Internet, Club Members, Big USDAA, and Dreams

SUMMARY: Site's been down, where Bay Teamers live, upcoming Haute TRACS four-day trial, and how ABOUT all them Border Collies?

  • Internet: Finchester.org has been mostly down for a week. I hope that they've finally got their server fixed. Since I've spent 10 years (maybe more) trying to convince the entire universe to use finchester.org for my email address, I have been cut off from a large part of the universe since last friday. It has been frustrating for me and probably even more so (and very confusing) for the rest of the universe. Well, there ya go, universes are easily confused by daily trials and tribulations.

  • Club member locations: My agility club (of which I am Webmaster For Life, past President, past Member-at-Large, past Archivist, blah blah) has roughly 150 members spread mostly around the San Francisco Bay area. View a map with our distribution, each box has a number per city saying how many members are there. (For some reason it doesn't display full size--but my Mac's cursor automatically turns into a magnifying glass to enlarge it. Don't know what Window does or what other browsers do.)

  • Big USDAA trial in a week: The annual Haute TRACS 4-day USDAA trial starts next Thursday. Once again, I signed up for only 3 days, which means that if either of my dogs Q in Steeplechase (which I'm hoping fervently for), I'd have to stick around all day Sunday with nothing to do but work to get our chance to run in Round 2 for money and glory. Don't know whether I'd do that. And we haven't managed to Q at Haute TRACS the last 2 years, so who knows.

    (Note: Technically, this is two trials; one is Thurs/Fri hosted by Haute Dawgs and one is Sat/Sun hosted by TRACS; they just happen to be consecutive, which allows dogs to move up between trials.)

    This is one of the biggest trials out here because it offers double or more of everything AND offers qualifiers for all three National Tournament Events (Steeplechase, Grand Prix, and Team). People come from all over. Mostly California north and south, but we also have entrants from Canada, Colorado, Oregon, Arizona, Washington, Utah, Nevada, Mississippi, and New Mexico. If you want to see all the stats, including how many by breed, dog name, level, class, and so on, see this PDF. (Full trial info here.)

  • Dreams: I woke from a dream Wednesday night that left me disquieted: I was at an agility trial, and for some odd dreamlike reason all the competing dogs had to be with their owners, on leash, out on the field at the same time.
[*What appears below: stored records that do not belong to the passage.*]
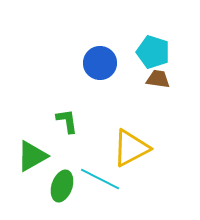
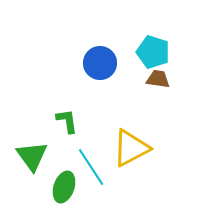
green triangle: rotated 36 degrees counterclockwise
cyan line: moved 9 px left, 12 px up; rotated 30 degrees clockwise
green ellipse: moved 2 px right, 1 px down
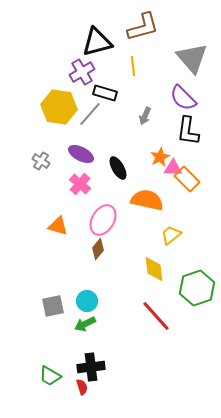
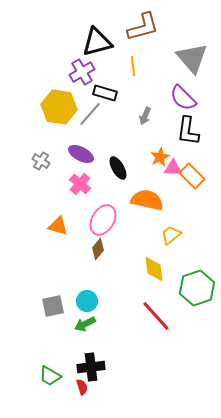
orange rectangle: moved 5 px right, 3 px up
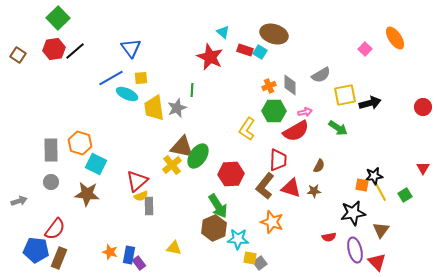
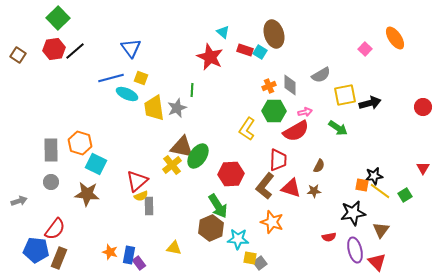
brown ellipse at (274, 34): rotated 56 degrees clockwise
blue line at (111, 78): rotated 15 degrees clockwise
yellow square at (141, 78): rotated 24 degrees clockwise
yellow line at (380, 191): rotated 25 degrees counterclockwise
brown hexagon at (214, 228): moved 3 px left
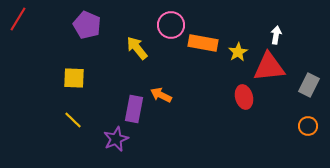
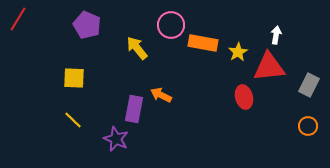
purple star: rotated 25 degrees counterclockwise
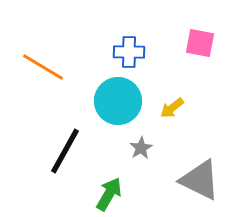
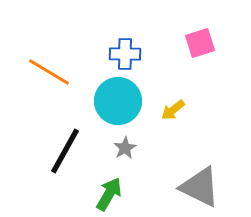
pink square: rotated 28 degrees counterclockwise
blue cross: moved 4 px left, 2 px down
orange line: moved 6 px right, 5 px down
yellow arrow: moved 1 px right, 2 px down
gray star: moved 16 px left
gray triangle: moved 7 px down
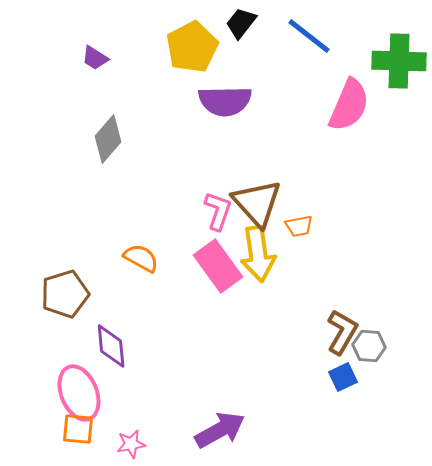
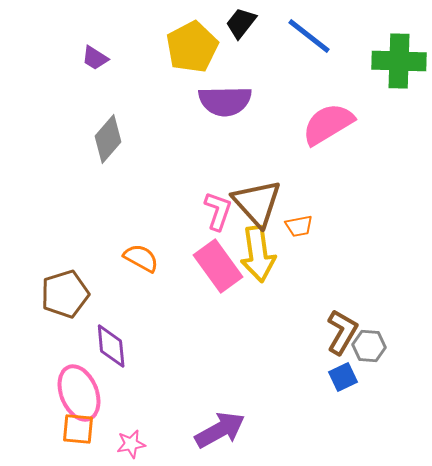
pink semicircle: moved 21 px left, 19 px down; rotated 144 degrees counterclockwise
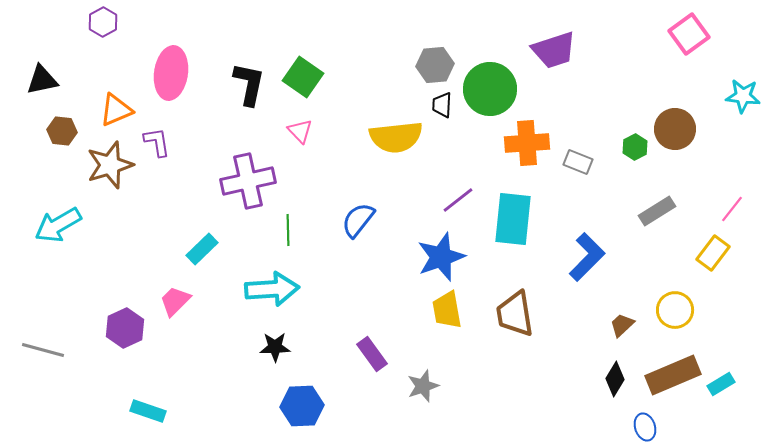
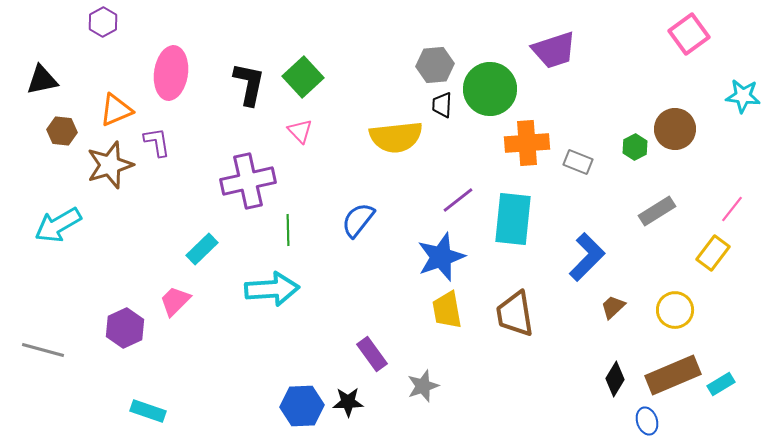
green square at (303, 77): rotated 12 degrees clockwise
brown trapezoid at (622, 325): moved 9 px left, 18 px up
black star at (275, 347): moved 73 px right, 55 px down
blue ellipse at (645, 427): moved 2 px right, 6 px up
There must have been 300 dogs all together, a veritable sea of canine agilitage surrounding me and my blue merle Boost. And they were, with only a half dozen reddish brown or yellowish exceptions, black and white border colies. An ocean of black and white border collies. A vast plethoric assemblage of black and white border collies. And my thought was, "Oh, no, it's all over, no one does agility with anything but black and white border collies any more." It was a strong enough disappointment to wake me.
    Interesting that this was immediately after class wherein we celebrated Luka the little black Pyrenean Shepherd's victory at the AKC Nationals and Breed Invitational. And also where I found out that FCI has apparently banned all dogs with dockings or croppings from World Team events. More in a separate post.